More seriously, the coming celebration of Holy Week and Easter will be the first in three years to be free of nearly all mandatory COVID-related restrictions. Except for a few smaller points, we will return to our traditional celebration of this most sacred week of the year.

Please consult the Holy Week and Easter schedule for all the coming liturgies. There are a few points I’d like to bring to your special attention.

There are extra opportunities for the Sacrament of Reconciliation, including Holy Thursday morning, when there will be no Mass. This is for those who prefer a daytime alternative. There will also be expanded Confession times as indicated on the schedule.

Some of us remember the “Easter Duty” which was and is intended as an aid to spiritual growth. The time for the Easter Duty is broadly defined as the First Sunday of Lent (March 6th) to Trinity Sunday (June 12th). The guideline states that every Catholic is to receive Communion worthily (i.e., without mortal sin) during that time. The “Easter Duty” is not restricted to Easter Sunday.

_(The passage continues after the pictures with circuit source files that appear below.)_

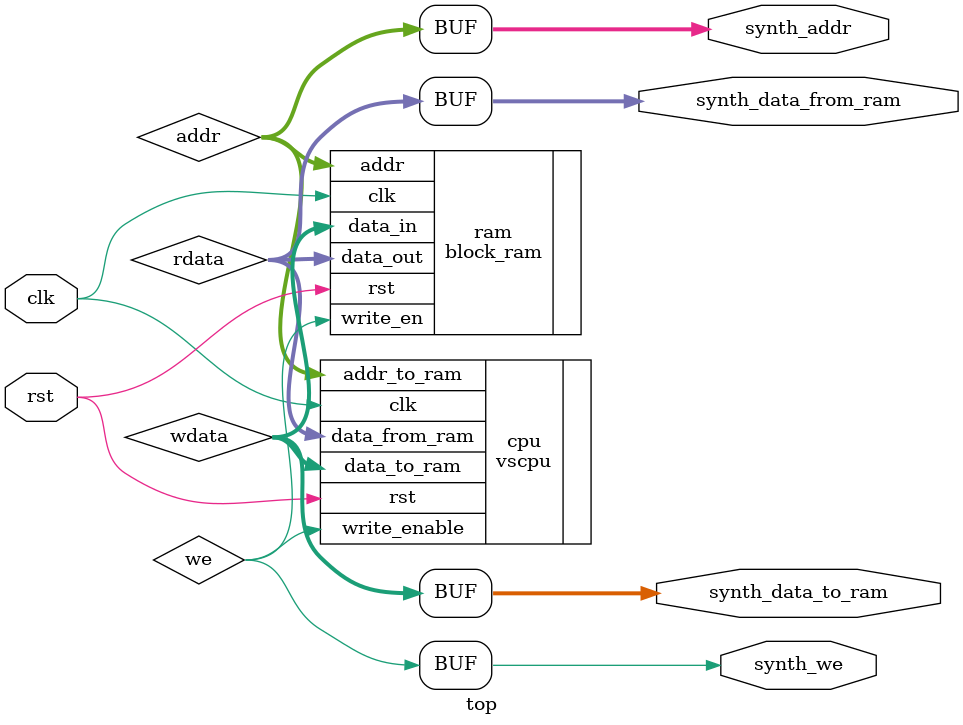
<source format=v>
`timescale 1ns / 1ps

module top(clk, rst, synth_data_to_ram, synth_data_from_ram, synth_addr, synth_we);
    input wire clk;
    input wire rst;
    
    output wire [31:0] synth_data_to_ram;
    output wire [31:0] synth_data_from_ram;
    output wire [13:0] synth_addr;
    output wire synth_we;
    
    wire we;
    wire [13:0] addr;
    wire [31:0] wdata;
    wire [31:0] rdata;
    
    assign synth_data_to_ram = wdata;
    assign synth_data_from_ram = rdata;
    assign synth_addr = addr;
    assign synth_we = we;

    vscpu cpu (
        .clk(clk),
        .rst(rst),
        .write_enable(we),
        .addr_to_ram(addr),
        .data_from_ram(rdata),
        .data_to_ram(wdata)
    );

    block_ram ram (
        .clk(clk),
        .rst(rst),
        .write_en(we),
        .addr(addr),
        .data_in(wdata),
        .data_out(rdata)
    );

endmodule

</source>
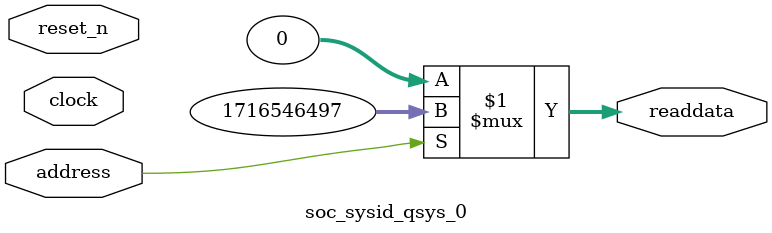
<source format=v>



// synthesis translate_off
`timescale 1ns / 1ps
// synthesis translate_on

// turn off superfluous verilog processor warnings 
// altera message_level Level1 
// altera message_off 10034 10035 10036 10037 10230 10240 10030 

module soc_sysid_qsys_0 (
               // inputs:
                address,
                clock,
                reset_n,

               // outputs:
                readdata
             )
;

  output  [ 31: 0] readdata;
  input            address;
  input            clock;
  input            reset_n;

  wire    [ 31: 0] readdata;
  //control_slave, which is an e_avalon_slave
  assign readdata = address ? 1716546497 : 0;

endmodule



</source>
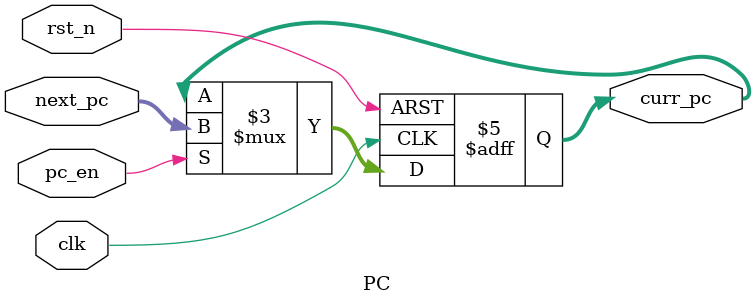
<source format=v>
module PC (
    input clk,                 // Tín hiệu đồng hồ
    input rst_n,               // Reset mức thấp
    input [31:0] next_pc,      // Giá trị PC tiếp theo
    input pc_en,               // Cho phép cập nhật PC
    output reg [31:0] curr_pc  // Giá trị PC hiện tại
);
    // Cập nhật PC tại cạnh lên đồng hồ hoặc khi reset
    always @(posedge clk or negedge rst_n) begin
        if (!rst_n)
            curr_pc <= 32'h00000000; // Đặt PC về 0
        else if (pc_en)
            curr_pc <= next_pc;      // Cập nhật PC
    end
endmodule

</source>
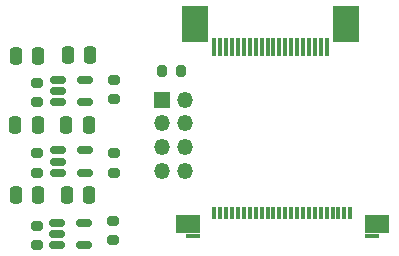
<source format=gts>
G04 #@! TF.GenerationSoftware,KiCad,Pcbnew,9.0.0*
G04 #@! TF.CreationDate,2025-09-01T12:56:58+03:00*
G04 #@! TF.ProjectId,OV24-RV_V1.0,4f563234-2d52-4565-9f56-312e302e6b69,rev?*
G04 #@! TF.SameCoordinates,Original*
G04 #@! TF.FileFunction,Soldermask,Top*
G04 #@! TF.FilePolarity,Negative*
%FSLAX46Y46*%
G04 Gerber Fmt 4.6, Leading zero omitted, Abs format (unit mm)*
G04 Created by KiCad (PCBNEW 9.0.0) date 2025-09-01 12:56:58*
%MOMM*%
%LPD*%
G01*
G04 APERTURE LIST*
G04 Aperture macros list*
%AMRoundRect*
0 Rectangle with rounded corners*
0 $1 Rounding radius*
0 $2 $3 $4 $5 $6 $7 $8 $9 X,Y pos of 4 corners*
0 Add a 4 corners polygon primitive as box body*
4,1,4,$2,$3,$4,$5,$6,$7,$8,$9,$2,$3,0*
0 Add four circle primitives for the rounded corners*
1,1,$1+$1,$2,$3*
1,1,$1+$1,$4,$5*
1,1,$1+$1,$6,$7*
1,1,$1+$1,$8,$9*
0 Add four rect primitives between the rounded corners*
20,1,$1+$1,$2,$3,$4,$5,0*
20,1,$1+$1,$4,$5,$6,$7,0*
20,1,$1+$1,$6,$7,$8,$9,0*
20,1,$1+$1,$8,$9,$2,$3,0*%
G04 Aperture macros list end*
%ADD10RoundRect,0.150000X-0.512500X-0.150000X0.512500X-0.150000X0.512500X0.150000X-0.512500X0.150000X0*%
%ADD11RoundRect,0.250000X0.250000X0.475000X-0.250000X0.475000X-0.250000X-0.475000X0.250000X-0.475000X0*%
%ADD12R,0.300000X1.100000*%
%ADD13R,2.100000X1.600000*%
%ADD14R,1.300000X0.350000*%
%ADD15R,1.350000X1.350000*%
%ADD16O,1.350000X1.350000*%
%ADD17RoundRect,0.200000X-0.275000X0.200000X-0.275000X-0.200000X0.275000X-0.200000X0.275000X0.200000X0*%
%ADD18RoundRect,0.200000X-0.200000X-0.275000X0.200000X-0.275000X0.200000X0.275000X-0.200000X0.275000X0*%
%ADD19R,0.300000X1.600000*%
%ADD20R,2.240000X3.120000*%
G04 APERTURE END LIST*
D10*
X58786250Y-74601250D03*
X58786250Y-75551250D03*
X58786250Y-76501250D03*
X61061250Y-76501250D03*
X61061250Y-74601250D03*
D11*
X57103750Y-78401250D03*
X55203750Y-78401250D03*
D12*
X72043750Y-79916250D03*
X72543750Y-79916250D03*
X73043750Y-79916250D03*
X73543750Y-79916250D03*
X74043750Y-79916250D03*
X74543750Y-79916250D03*
X75043750Y-79916250D03*
X75543750Y-79916250D03*
X76043750Y-79916250D03*
X76543750Y-79916250D03*
X77043750Y-79916250D03*
X77543750Y-79916250D03*
X78043750Y-79916250D03*
X78543750Y-79916250D03*
X79043750Y-79916250D03*
X79543750Y-79916250D03*
X80043750Y-79916250D03*
X80543750Y-79916250D03*
X81043750Y-79916250D03*
X81543750Y-79916250D03*
X82043750Y-79916250D03*
X82543750Y-79916250D03*
X83043750Y-79916250D03*
X83543750Y-79916250D03*
D13*
X69793750Y-80866250D03*
D14*
X70193750Y-81841250D03*
X85393750Y-81841250D03*
D13*
X85793750Y-80866250D03*
D10*
X58736250Y-80711250D03*
X58736250Y-81661250D03*
X58736250Y-82611250D03*
X61011250Y-82611250D03*
X61011250Y-80711250D03*
D11*
X57092500Y-72446250D03*
X55192500Y-72446250D03*
X61503750Y-66541250D03*
X59603750Y-66541250D03*
D15*
X67583750Y-70301250D03*
D16*
X69583750Y-70301250D03*
X67583750Y-72301250D03*
X69583750Y-72301250D03*
X67583750Y-74301250D03*
X69583750Y-74301250D03*
X67583750Y-76301250D03*
X69583750Y-76301250D03*
D17*
X63513750Y-68591250D03*
X63513750Y-70241250D03*
D10*
X58772500Y-68636250D03*
X58772500Y-69586250D03*
X58772500Y-70536250D03*
X61047500Y-70536250D03*
X61047500Y-68636250D03*
D11*
X61412500Y-72446250D03*
X59512500Y-72446250D03*
D18*
X67603750Y-67891250D03*
X69253750Y-67891250D03*
D19*
X81543750Y-65871250D03*
X81043750Y-65871250D03*
X80543750Y-65871250D03*
X80043750Y-65871250D03*
X79543750Y-65871250D03*
X79043750Y-65871250D03*
X78543750Y-65871250D03*
X78043750Y-65871250D03*
X77543750Y-65871250D03*
X77043750Y-65871250D03*
X76543750Y-65871250D03*
X76043750Y-65871250D03*
X75543750Y-65871250D03*
X75043750Y-65871250D03*
X74543750Y-65871250D03*
X74043750Y-65871250D03*
X73543750Y-65871250D03*
X73043750Y-65871250D03*
X72543750Y-65871250D03*
X72043750Y-65871250D03*
D20*
X83190750Y-63891250D03*
X70396750Y-63891250D03*
D17*
X63513750Y-74841250D03*
X63513750Y-76491250D03*
X57013750Y-74846250D03*
X57013750Y-76496250D03*
X57057500Y-68881250D03*
X57057500Y-70531250D03*
X63483750Y-80558750D03*
X63483750Y-82208750D03*
X57003750Y-80966250D03*
X57003750Y-82616250D03*
D11*
X61443750Y-78411250D03*
X59543750Y-78411250D03*
X57103750Y-66601250D03*
X55203750Y-66601250D03*
M02*

</source>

Reconciliation, by its very name, is reciprocal. Therefore I ask your help in making the sacrament available to the largest possible number of people. If you want to go to Confession, please do so at your earliest convenience before Easter. While God is eternal, we are not, and time runs out for us all. For a priest, there are few more difficult or frustrating tasks than sitting in an empty confessional, only to have to turn away people later who all want to make Confessions at the last minute. Aim to come at the beginning, rather than the end, of the Confession period.

“Stabat Mater” is the 13th century hymn to Mary which are the words of the Stations of the Cross. “Stabat Mater” means, “The mother was standing…” In translation, the hymn begins with the familiar words, “At the Cross her station keeping/ Stood the mournful Mother weeping/ Close to Jesus to the last.” Once again, we will have a musical version of the Stations of the Cross, by the 18th century composer Pergolesi as the opening event of our Passion observance on Good Friday. It will be performed by Carol Menke of Cantiamo and Christopher Fritsche, formerly of Chanticleer. 

I have asked our Parochial Vicar, Fr. Thomas Stuart, to be the main celebrant at the Easter Vigil, at which several will be baptized, confirmed and received into the Church. It is the most important and complicated liturgy of the Church year. When I was first ordained, my pastor at the time asked me to do the same. Once I accomplished that, I developed a degree of needed liturgical confidence that has served me very well since then.

Please keep our catechumens and candidates in your prayers as they prepare to enter into full communion in the  Church. Let us also pray for the people of Ukraine who remind us, in their mortal struggle, that the evil Jesus opposed with his life is still afoot in the world.